The greatest harm we inflict on the planet, and thus ourselves, is that we create “by-products” — what we take from the earth to benefit our comfort results in a side-effect, a consequence of potentially greater negative affect than the removal of that initial resource. We strip-mine the earth for coal and cause ecological harm on more levels than just the air-pollution created in the buring of coal. We raze forests, ancient and re-planted, causing multiple ramifications to our environment. We drill deep into the earth on land and sea to withdraw fossil fuels that pollute the earth, the sea with oil spills, the air and water during manufacturing, the air when used for heat or combustion, and as waste in the form of plastics and other single-use products of almost infinite variety. And at the extreme, we harness the atom which we explode for power as energy or political/ideological force and control.

We have lost our way

This is what we can learn from the COVID-19 virus and pandemic if we are open to intuiting this natural message, this warning if you like. We must change our ways. We know this but this is what we have come to experience in other areas of life, that in order to change, sometimes we need to experience great hardship, loss, or disruption. We are so caught up in our every day ego-experience of me, me, me, that it takes a force of nature to make us stop, to force us into social isolation and to shut down much of the workings of the world as we know it. And not just for a week or two, but going on now for close to three months.

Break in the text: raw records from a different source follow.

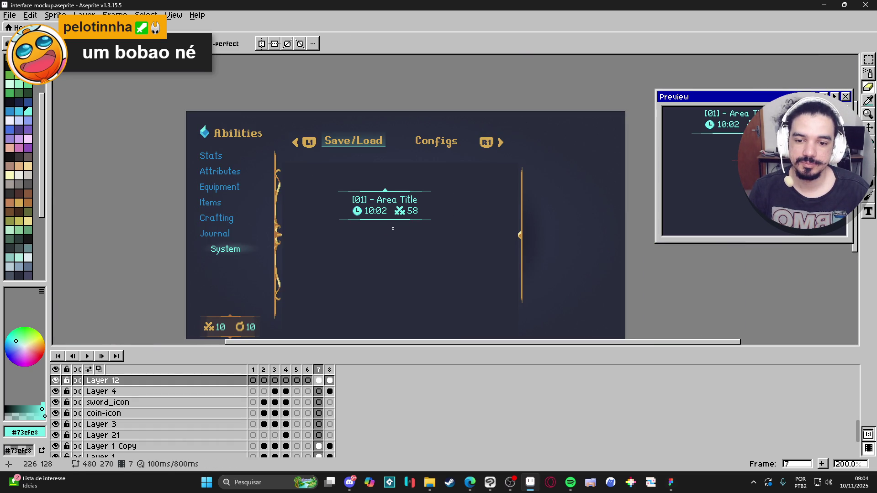
scroll(388, 228, down, 1)
scroll(382, 228, up, 1)
scroll(380, 218, up, 1)
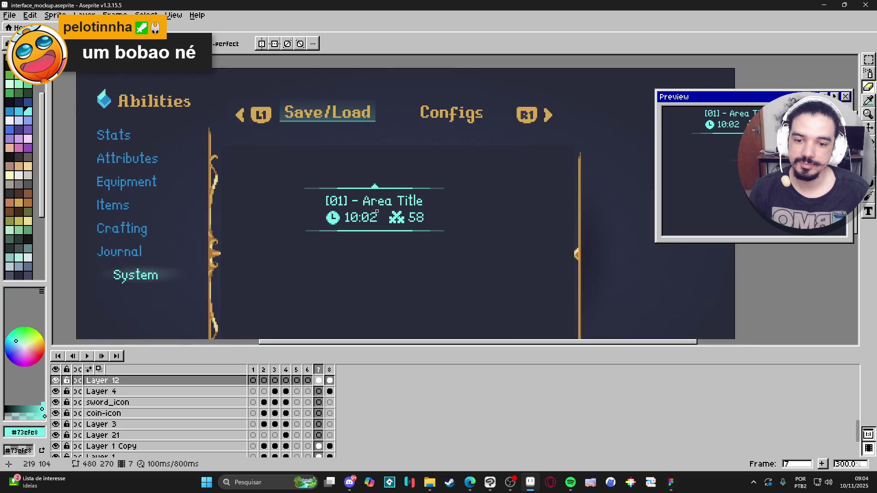
key(v)
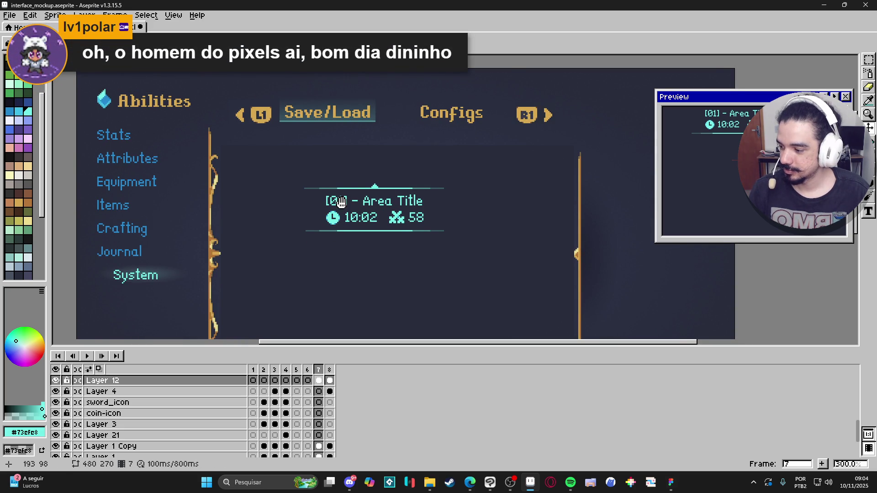
scroll(343, 210, right, 1)
- Select the save slot with both dividers, nudge it upward, and deselect
key(m)
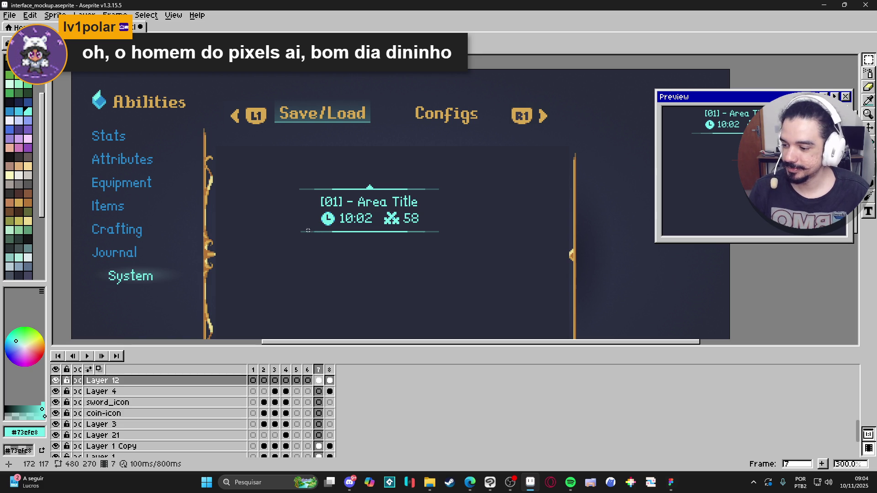
scroll(305, 232, up, 2)
scroll(303, 233, down, 1)
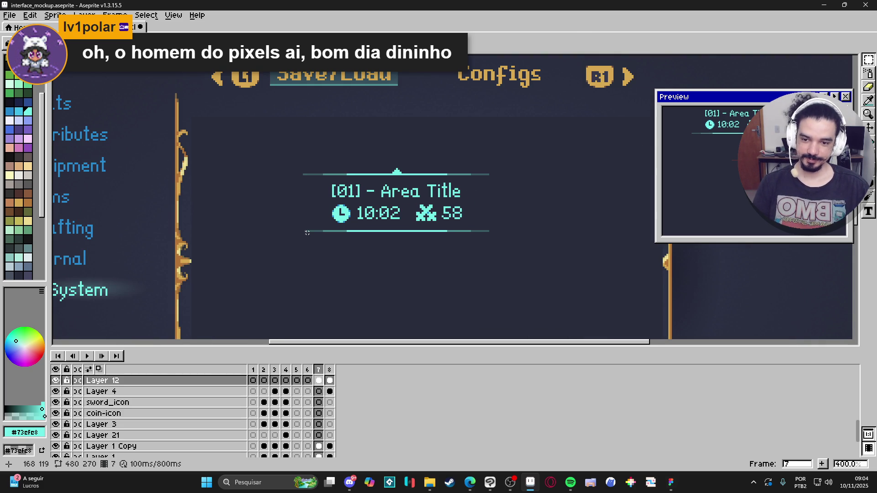
mouse_move(304, 231)
mouse_down()
mouse_move(462, 183)
mouse_move(490, 157)
mouse_up()
scroll(450, 230, down, 1)
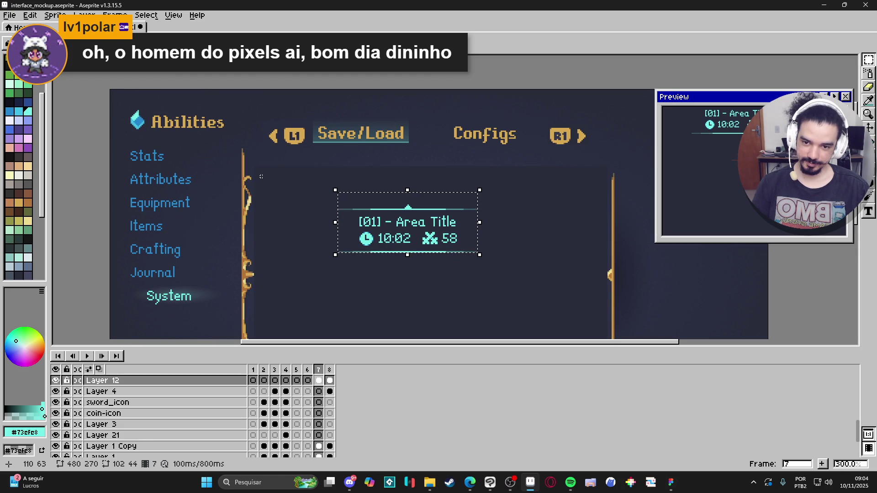
key(Up)
key(Up)
key(Up)
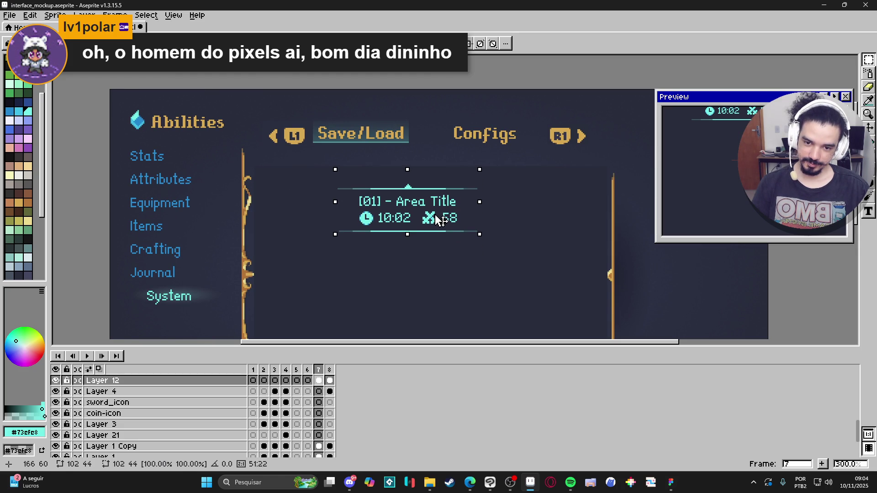
key(ctrl+d)
scroll(452, 233, down, 1)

Image credit: Tranquility by Petri Damstén

An invitation to practice a human-hearted response during this pandemic

Practice equanimity over judgement.

Practice compassion for front-line workers.

Practice paying conscientious attention to physical distancing.

Live your life as if you are asymptomatic and that your choices could irreparably harm the health and life of others.

Leading in this way doesn’t make you immune to the virus, however you can choose who you want to be in the oneness of a more caring humanity.